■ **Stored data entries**
######
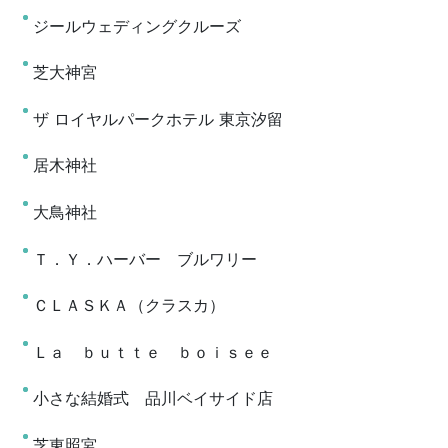
ジールウェディングクルーズ
芝大神宮
ザ ロイヤルパークホテル 東京汐留
居木神社
大鳥神社
Ｔ．Ｙ．ハーバー ブルワリー
ＣＬＡＳＫＡ（クラスカ）
Ｌａ ｂｕｔｔｅ ｂｏｉｓｅｅ
小さな結婚式 品川ベイサイド店
芝東照宮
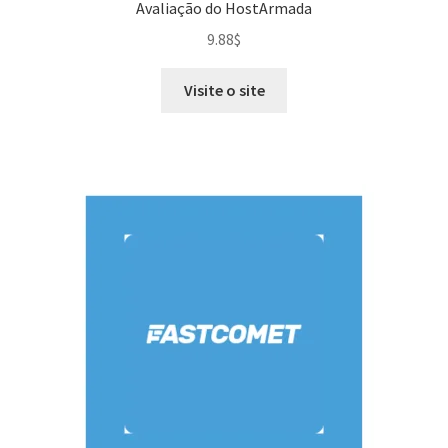
Avaliação do HostArmada
9.88
$
Visite o site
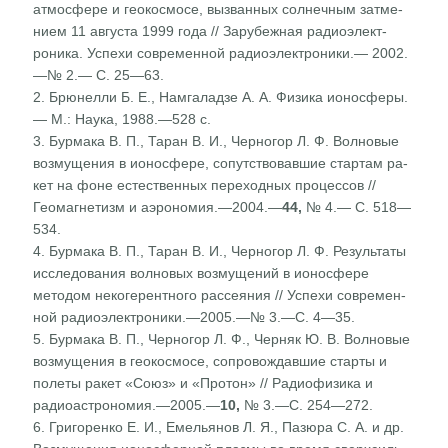
атмосфере и геокосмосе, вызванных солнечным затме­
нием 11 августа 1999 года // Зарубежная радиоэлект­
роника. Успехи современной радиоэлектроники.— 2002.
—№ 2.— С. 25—63.
2. Брюнелли Б. Е., Намгаладзе А. А. Физика ионосферы.
— М.: Наука, 1988.—528 с.
3. Бурмака В. П., Таран В. И., Черногор Л. Ф. Волновые
возмущения в ионосфере, сопутствовавшие стартам ра­
кет на фоне естественных переходных процессов //
Геомагнетизм и аэрономия.—2004.—
44,
№ 4.— С. 518—
534.
4. Бурмака В. П., Таран В. И., Черногор Л. Ф. Результа­ты
исследования волновых возмущений в ионосфере
методом некогерентного рассеяния // Успехи современ­
ной радиоэлектроники.—2005.—№ 3.—С. 4—35.
5. Бурмака В. П., Черногор Л. Ф., Черняк Ю. В. Волно­вые
возмущения в геокосмосе, сопровождавшие старты и
полеты ракет «Союз» и «Протон» // Радиофизика и
радиоастрономия.—2005.—
10,
№ 3.—С. 254—272.
6. Григоренко Е. И., Емельянов Л. Я., Пазюра С. А. и др.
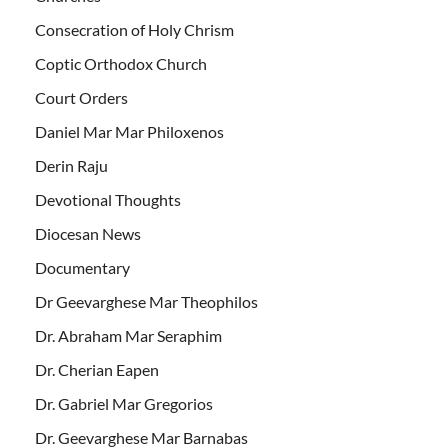
Consecration of Holy Chrism
Coptic Orthodox Church
Court Orders
Daniel Mar Mar Philoxenos
Derin Raju
Devotional Thoughts
Diocesan News
Documentary
Dr Geevarghese Mar Theophilos
Dr. Abraham Mar Seraphim
Dr. Cherian Eapen
Dr. Gabriel Mar Gregorios
Dr. Geevarghese Mar Barnabas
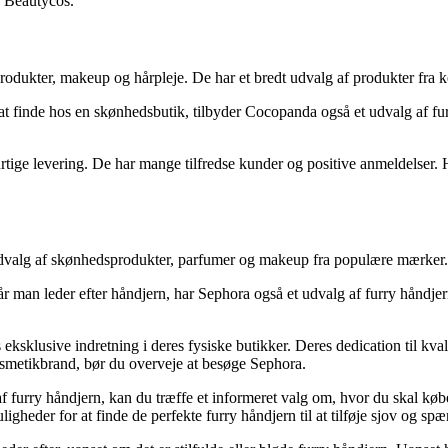
e Beautycos.
rodukter, makeup og hårpleje. De har et bredt udvalg af produkter fra k
t finde hos en skønhedsbutik, tilbyder Cocopanda også et udvalg af fur
ige levering. De har mange tilfredse kunder og positive anmeldelser. H
t udvalg af skønhedsprodukter, parfumer og makeup fra populære mærker.
 man leder efter håndjern, har Sephora også et udvalg af furry håndjern. 
ksklusive indretning i deres fysiske butikker. Deres dedication til kval
osmetikbrand, bør du overveje at besøge Sephora.
 af furry håndjern, kan du træffe et informeret valg om, hvor du skal k
heder for at finde de perfekte furry håndjern til at tilføje sjov og spæn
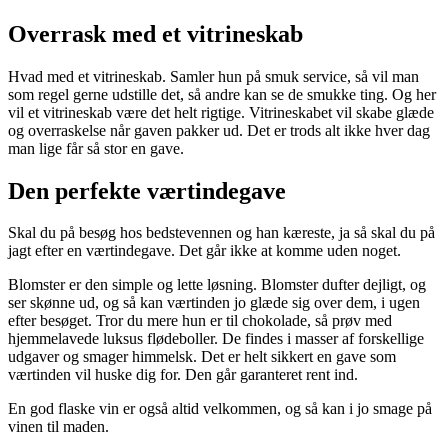
Overrask med et vitrineskab
Hvad med et vitrineskab. Samler hun på smuk service, så vil man
som regel gerne udstille det, så andre kan se de smukke ting. Og her
vil et vitrineskab være det helt rigtige. Vitrineskabet vil skabe glæde
og overraskelse når gaven pakker ud. Det er trods alt ikke hver dag
man lige får så stor en gave.
Den perfekte værtindegave
Skal du på besøg hos bedstevennen og han kæreste, ja så skal du på
jagt efter en værtindegave. Det går ikke at komme uden noget.
Blomster er den simple og lette løsning. Blomster dufter dejligt, og
ser skønne ud, og så kan værtinden jo glæde sig over dem, i ugen
efter besøget. Tror du mere hun er til chokolade, så prøv med
hjemmelavede luksus flødeboller. De findes i masser af forskellige
udgaver og smager himmelsk. Det er helt sikkert en gave som
værtinden vil huske dig for. Den går garanteret rent ind.
En god flaske vin er også altid velkommen, og så kan i jo smage på
vinen til maden.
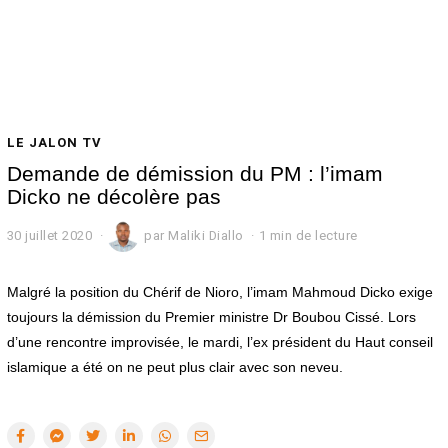
LE JALON TV
Demande de démission du PM : l’imam
Dicko ne décolère pas
30 juillet 2020
3
par
Maliki Diallo
1 min de lecture
0
j
u
Malgré la position du Chérif de Nioro, l’imam Mahmoud Dicko exige
i
toujours la démission du Premier ministre Dr Boubou Cissé. Lors
l
d’une rencontre improvisée, le mardi, l’ex président du Haut conseil
l
e
islamique a été on ne peut plus clair avec son neveu.
t
2
0
2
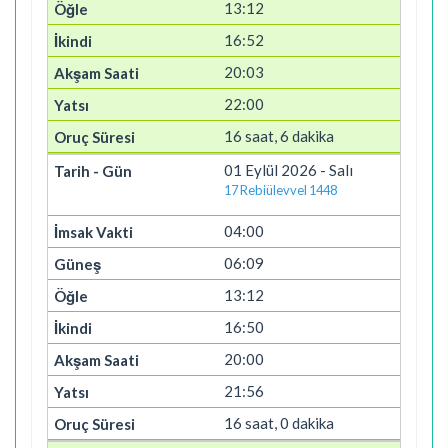
13:12
16:52
20:03
22:00
16 saat, 6 dakika
01 Eylül 2026 - Salı
17 Rebiülevvel 1448
04:00
06:09
13:12
16:50
20:00
21:56
16 saat, 0 dakika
######
■ **TO DO**
Copy out word for word everything from the beginning of the rows down through the line containing "Visite o site", including that line. Leave the pictures out.

■ **REPLY**
ジールウェディングクルーズ
芝大神宮
ザ ロイヤルパークホテル 東京汐留
居木神社
大鳥神社
Ｔ．Ｙ．ハーバー ブルワリー
ＣＬＡＳＫＡ（クラスカ）
Ｌａ ｂｕｔｔｅ ｂｏｉｓｅｅ
小さな結婚式 品川ベイサイド店
芝東照宮
Avaliação do HostArmada
9.88
$
Visite o site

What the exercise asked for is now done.